Dataset records:
◇ ◇ ◇ ◇ ◇ ◇ ◇

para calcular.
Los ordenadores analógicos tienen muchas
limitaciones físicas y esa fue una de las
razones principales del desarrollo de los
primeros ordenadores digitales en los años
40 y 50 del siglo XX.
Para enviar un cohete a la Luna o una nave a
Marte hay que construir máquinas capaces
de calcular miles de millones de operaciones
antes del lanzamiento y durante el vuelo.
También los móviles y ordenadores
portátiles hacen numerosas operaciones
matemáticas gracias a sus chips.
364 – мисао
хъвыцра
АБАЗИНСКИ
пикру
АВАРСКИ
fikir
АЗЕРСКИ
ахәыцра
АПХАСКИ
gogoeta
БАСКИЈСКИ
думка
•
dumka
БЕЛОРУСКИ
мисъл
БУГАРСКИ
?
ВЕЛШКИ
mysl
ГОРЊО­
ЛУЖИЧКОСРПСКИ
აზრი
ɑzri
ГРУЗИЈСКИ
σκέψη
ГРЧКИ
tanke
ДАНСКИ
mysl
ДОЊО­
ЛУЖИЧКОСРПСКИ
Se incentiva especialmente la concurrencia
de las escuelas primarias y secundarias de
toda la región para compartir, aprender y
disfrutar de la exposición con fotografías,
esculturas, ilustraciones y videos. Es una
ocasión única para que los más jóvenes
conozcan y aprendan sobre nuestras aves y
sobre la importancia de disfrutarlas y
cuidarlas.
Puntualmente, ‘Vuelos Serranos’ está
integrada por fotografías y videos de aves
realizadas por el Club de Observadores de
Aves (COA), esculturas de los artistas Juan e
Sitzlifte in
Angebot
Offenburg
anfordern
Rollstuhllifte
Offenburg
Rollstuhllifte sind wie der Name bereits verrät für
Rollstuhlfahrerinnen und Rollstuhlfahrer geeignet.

◇ ◇ ◇ ◇ ◇ ◇ ◇

Exercise objective: Please rewrite the stretch of the records above from their start through the line containing "También los móviles y ordenadores" as a Markdown table with the columns Row and Record line, numbering each row and leaving out blank lines.

Task answer:
| Row | Record line |
|---|---|
| 1 | para calcular. |
| 2 | Los ordenadores analógicos tienen muchas |
| 3 | limitaciones físicas y esa fue una de las |
| 4 | razones principales del desarrollo de los |
| 5 | primeros ordenadores digitales en los años |
| 6 | 40 y 50 del siglo XX. |
| 7 | Para enviar un cohete a la Luna o una nave a |
| 8 | Marte hay que construir máquinas capaces |
| 9 | de calcular miles de millones de operaciones |
| 10 | antes del lanzamiento y durante el vuelo. |
| 11 | También los móviles y ordenadores |